Operator Configurations.

Previous studies allow us to relate our experimental data to microscopic configurations of CI bound to the six operator sites. Taking into account pairwise cooperativity between CI dimers, there are nine possible binding configurations for each operator (12, 13): one configuration with no bound CI, three configurations with a single dimer bound, three with two dimers bound, and two with all three sites occupied. This gives a total of 81 unlooped operator configurations [supporting information (SI) Dataset S1]. Tetramers of CI bound at OL and OR can form a DNA loop (6), so, like Dodd et al. (7), we allowed any of the four operator configurations with a tetramer of cooperatively bound dimers to form a loop. For the large distance (>2 kb of DNA) between the sites, the operators should be equally able loop in either possible orientation of OL relative to OR; when looped, OL1 may be opposite either OR1 or OR3. This gives 32 looped configurations (Fig. S1 and Fig. S2), for a total of 113 configurations.

Activation States.

These configurations can be assigned to activation states based on data from previous studies, data from our constructs, and a model for the underlying mechanism of looped activation. When CI is bound to OR2, PRM is activated (14); but, when OR3 is occupied, PRM is repressed (15). Unlooped configurations were categorized as unactivated if OR2 and OR3 are not occupied (18 configurations), activated if OR2 is occupied with OR3 unoccupied (18 configurations), and repressed if OR3 is occupied (45 configurations). Of the looped configurations, 24 are repressed because OR3 is occupied. The eight remaining looped configurations (Fig. 4) have OR2 occupied and are expected to be activated to some degree. Each of these looped species may have a unique activation rate, but our data are not complete enough to analyze each configuration separately. For simplicity, we assume that the activated configurations can be grouped into three distinct activation states. All unlooped activated DNA are thought to have same activation level, so we call these configurations “act1.” The highest levels of CI were observed when OL was present but only two sites could be occupied, so we expect an additional activation state that includes such a configuration, designated “act2.” When all three sites of OL are intact, substantially less CI is produced, so “act3” could include configurations with all three sites bound. There are still many ways to assign configurations to these three states, reflecting different mechanisms by which the loop between OL and OR enhances activation. The actual mechanism is unclear at this point, but further insight can still be gained by exploring possible scenarios. We therefore analyzed our data, using two different models to assign the eight configurations of Fig. 4 to act1, act2, and act3.

Fig. 4.

Fig. 4.

Activated looped configurations. In a lysogen, OL and OR can likely interact equally well in two orientations. There are eight looped configurations with OR3 unoccupied, and each is thus expected to be activated to some degree, although each may have a different activation level. The UP element adjacent to OL3 is indicated by an open diamond, and PRM is shown as an open triangle. Again, the DNA strands are represented as parallel, but the actual orientations in a cell are not known.

Upstream Promoter (UP) Element Activation.

One possible mechanism (suggested by an anonymous reviewer) is that an UP element near OL3 (16) is accessible to the α subunit of RNAP in some looped configurations, increasing the promoter strength. Based on this mechanism, we propose that the four looped states with the UP element oriented away from PRM (loops 5–8 of Fig. 4) have transcriptional activity similar to unlooped activated configurations, so they were also assigned to act1. Because the highest CI levels were seen in the constructs for which OL3 was mutated so that it is not occupied, the activated configuration with OL3 unoccupied and the UP element oriented toward PRM (loop 1) was assigned to act2. The remaining three configurations (loops 2–4) were designated act3. Additional ways of grouping these configurations according to the UP element model are compared in Fig. S3.

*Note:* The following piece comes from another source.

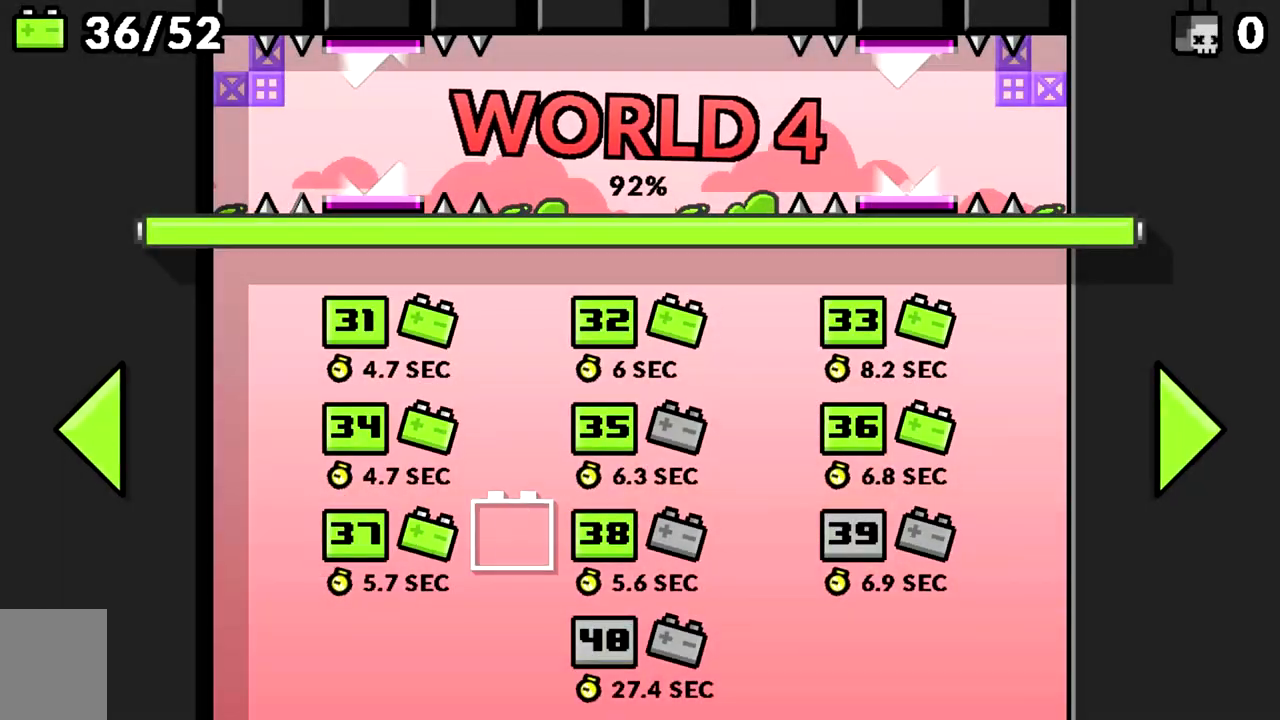
{"keys": [], "events": [[83, "d", "up"], [216, "space", "down"], [267, "space", "up"]]}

Looped Octamer Activation.

Another possible mechanism is that the additional octamer contacts that CI makes to form a loop might involve conformational changes that lead to enhanced activation of RNAP by CI. In this case, the orientation of the two strands would not necessarily specify the activation state. The decreased levels of CI produced when OL3 is occupied could be interpreted to mean that CI bound to the third site of OL is large enough to interfere with RNAP binding to the promoter on the opposite side of the loop. Based on this mechanism, the six configurations with only two occupied OL sites or with the third site of OL oriented away from PRM (loops 1–3, 5, 6, and 8) were designated act2. The remaining two configurations with the third occupied site of OL in proximity to PRM (loops 4 and 7) were assigned to act3. Additional ways of using this mechanism to group configurations are given in Fig. S3B.

For either mechanism, we infer that looped DNA with only two sites of OL occupied (act2) provides the highest activation, but to estimate the magnitude, we must first calculate the probability of finding each state in our five constructs.

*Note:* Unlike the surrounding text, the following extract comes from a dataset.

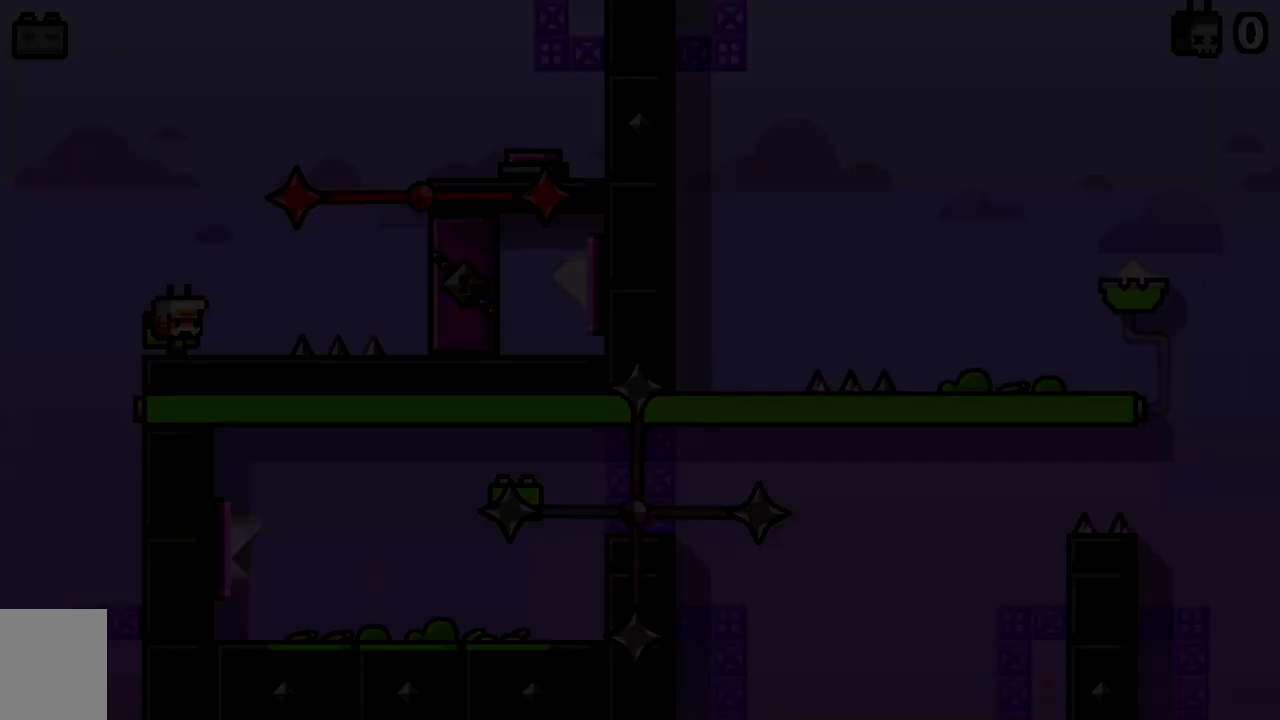
{"keys": [], "events": []}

Activation State Probabilities.

To examine these mechanisms in more detail, we first calculated the probability of each operator configuration at the measured level of CI. The probability of each configuration can be calculated from the measured [CI], using the method of Shea and Ackers (17):

graphic file with name zpq01508-9880-m01.jpg

where ΔGi is the free-energy for forming the ith configuration, R is the gas constant, T is temperature in Kelvin, [CI]total is the total concentration of CI monomers per cell obtained from flow cytometry data (see Materials and Methods). The [CI2]free for a given [CI]total was calculated taking into account the equilibrium of free dimer with monomers and with specifically and nonspecifically bound states. The parameters used to calculate ΔGi are given in Table 1. Representative probabilities for unactivated, unlooped activated, repressed, and eight looped activated states are given in Dataset S2.

Table 1.

Parameter free energies

Parameter ΔG(kcal/mol) ±
OR1* −12.5 0.5
OR2* −10.5 0.5
OR3* −9.5 0.5
OR3-r1 −6.6 0.5
OR12coop* −2.7 0.5
OR23coop* −2.9 0.5
OL1§ −13.0 0.5
OL2§ −11.2 0.5
OL3§ −12.0 0.5
OL3–4 see ΔGns
OL12coop§ −2.7 0.5
OL23coop§ −2.0 0.5
Δ Goct −0.5 0.5
Δ Gtet −3.0 0.5
Δ Gns −4.1 0.9

We varied all parameters in increments of 0.1 kcal/mol over the range given in the table, even though the reported uncertainty estimates for several of the experimental values were smaller than 0.5 kcal/mol.

*From ref. 13.

From estimates calculated in ref. 7.

Values that have not been directly measured.

§From data presented in figure 1B of ref. 12, recalculated with a dimerization free energy ΔGdim = −11.0 kcal/mol (36) and setting OL12coop = OR12coop = −2.7 kcal/mol. The values for OL cooperativity were not unambiguously determined by Senear et al. (12), but the chosen values reflect our assumptions.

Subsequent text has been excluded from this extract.